▶ **Text for analysis**:
^^^^^^^^^^^^^^^^
Astragalus wetherillii
- Conservation status: Vulnerable (NatureServe)

Scientific classification
- Kingdom: Plantae
- Clade: Tracheophytes
- Clade: Angiosperms
- Clade: Eudicots
- Clade: Rosids
- Order: Fabales
- Family: Fabaceae
- Subfamily: Faboideae
- Genus: Astragalus
- Species: A. wetherillii
- Binomial name: Astragalus wetherillii M.E.Jones

= Astragalus wetherillii =

- Authority: M.E.Jones |

Species of legume

Astragalus wetherillii is a species of flowering plant in the legume family known by the common name Wetherill's milkvetch. It is native to Colorado and Utah in the United States.

This perennial herb grows from a taproot and a caudex which yields several stems. The stems are partly purplish or reddish in color and are finely hairy. The leaves are green, without the silvery hairs of some other Astragalus. Each leaf is up to 10 centimeters long and is made up of up to 15 leaflets. The flowers are white or lavender-tinted and roughly a centimeter long. The fruit is a legume pod with a single chamber inside. It is green and sometimes purple-speckled.

This species is found mainly in Colorado, and there is one occurrence in the canyon of the Colorado River in Utah. This has not been surveyed recently but it probably survives in the canyon. It grows in pinyon-juniper woodland habitat, as well as shrublands and desert scrub. It usually grows in open areas on slopes and in arroyos. It may be locally common.

This species is a short-lived perennial but sometimes it lasts only one year before dying. It reproduces by seed. Flowering occurs in May and June.
^^^^^^^^^^^^^^^^
▶ **Recorded information**:

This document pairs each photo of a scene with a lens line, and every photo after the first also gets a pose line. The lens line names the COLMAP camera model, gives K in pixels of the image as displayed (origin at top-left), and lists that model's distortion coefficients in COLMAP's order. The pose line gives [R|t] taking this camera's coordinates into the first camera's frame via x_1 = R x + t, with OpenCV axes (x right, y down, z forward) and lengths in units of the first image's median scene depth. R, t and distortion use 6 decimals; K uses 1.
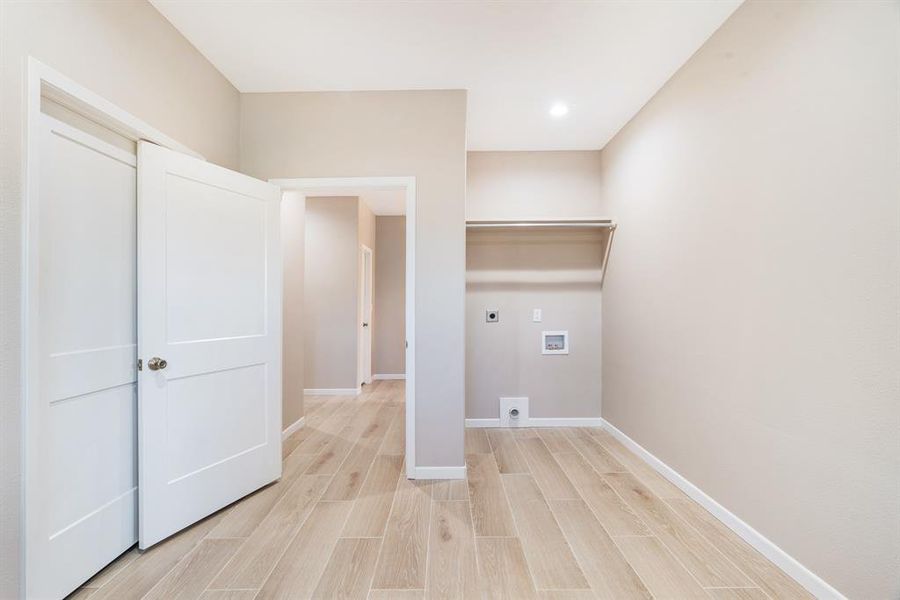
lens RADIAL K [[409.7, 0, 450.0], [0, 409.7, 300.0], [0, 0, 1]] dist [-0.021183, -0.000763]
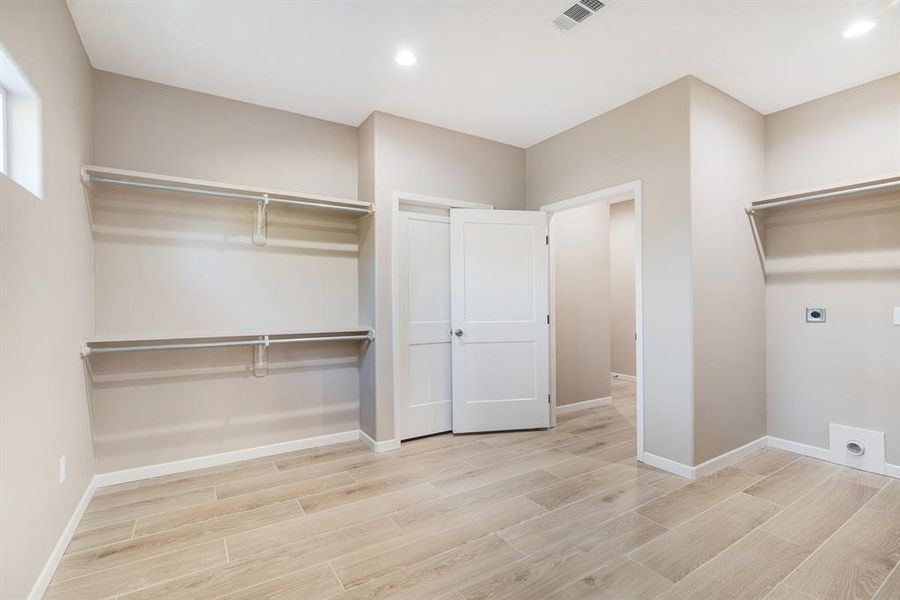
^^^^^^^^^^^^^^^^
▶ **Activities**:
• a. From the Wetherill's milkvetch article above, copy the passage word for word, starting with "This perennial herb" and going on through "and sometimes purple-speckled.".
• b. According to the Wetherill's milkvetch article above, in which months does the plant flower?

▶ **Answers in order**:
• a.
This perennial herb grows from a taproot and a caudex which yields several stems. The stems are partly purplish or reddish in color and are finely hairy. The leaves are green, without the silvery hairs of some other Astragalus. Each leaf is up to 10 centimeters long and is made up of up to 15 leaflets. The flowers are white or lavender-tinted and roughly a centimeter long. The fruit is a legume pod with a single chamber inside. It is green and sometimes purple-speckled.

• b. May and June.